Why does the fixed point theorem hold for every lambda term? Can someone give a clear and simple answer for why the fixed point theorem holds for every $\lambda$-term, in contrast with the fact that not all numerical function
have a fixed point?
 A: Numerical functions typically accept only numbers as arguments, whereas lambda-terms can accept other lambda-terms.
For your example, $\lambda x.x+1$, the following is a fixed point:
$$ Y(\lambda x.x+1)$$
where $Y$ is Turing's Y-combinator: $Y=UU$ and $U=\lambda ux.x(uux)$
This is a fixed point because:
$Y(\lambda x.x+1) = UU(\lambda x.x+1) = (\lambda ux.x(uux))U(\lambda x.x+1) = (\lambda x.x+1)(UU(\lambda x.x+1)) = (\lambda x.x+1)(Y(\lambda x.x+1))$
(using '=' loosely for congruence or $\beta$-reduction)
We have shown $(\lambda x.x+1)(Y(\lambda x.x+1))$ is $\beta$-equivalent to $Y(\lambda x.x+1)$, meaning that $Y(\lambda x.x+1)$ is a fixed point of $\lambda x.x+1$
Turing's Y-combinator will actually find a fixed point for any lambda-term $X$. That is, following the steps above but generalizing the example $\lambda x.x+1$ to any $X$, we get $X(YX)=_\beta YX$, so $YX$ is a fixed point of $X$. This is essentially the proof of the fixed point theorem.
$Y(\lambda x.x+1)$ is a lambda-term, so it's not a numerical fixed point of $x \rightarrow x+1$
A: As was noted by others lambda terms are more general than numerical functions so you are able to draw answer(fixed point) from different set.
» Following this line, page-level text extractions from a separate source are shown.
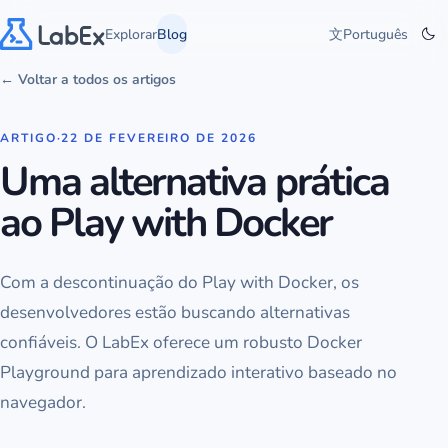
Explorar
Blog
文
Português
← Voltar a todos os artigos
ARTIGO
·
22 DE FEVEREIRO DE 2026
Uma alternativa prática
ao Play with Docker
Com a descontinuação do Play with Docker, os
desenvolvedores estão buscando alternativas
confiáveis. O LabEx oferece um robusto Docker
Playground para aprendizado interativo baseado no
navegador.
While for numerical function e.g. $f: \mathbb{R} \rightarrow \mathbb{R}$ your fixed point must belong to $\mathbb{R}$. On contrary lambda terms reduces to other lambda terms some of them can designate numbers from $\mathbb{R}$ some of them do not designate the numbers.
For more rigorous explanations you should read some proofs of fixed point theorem for lambda calculus.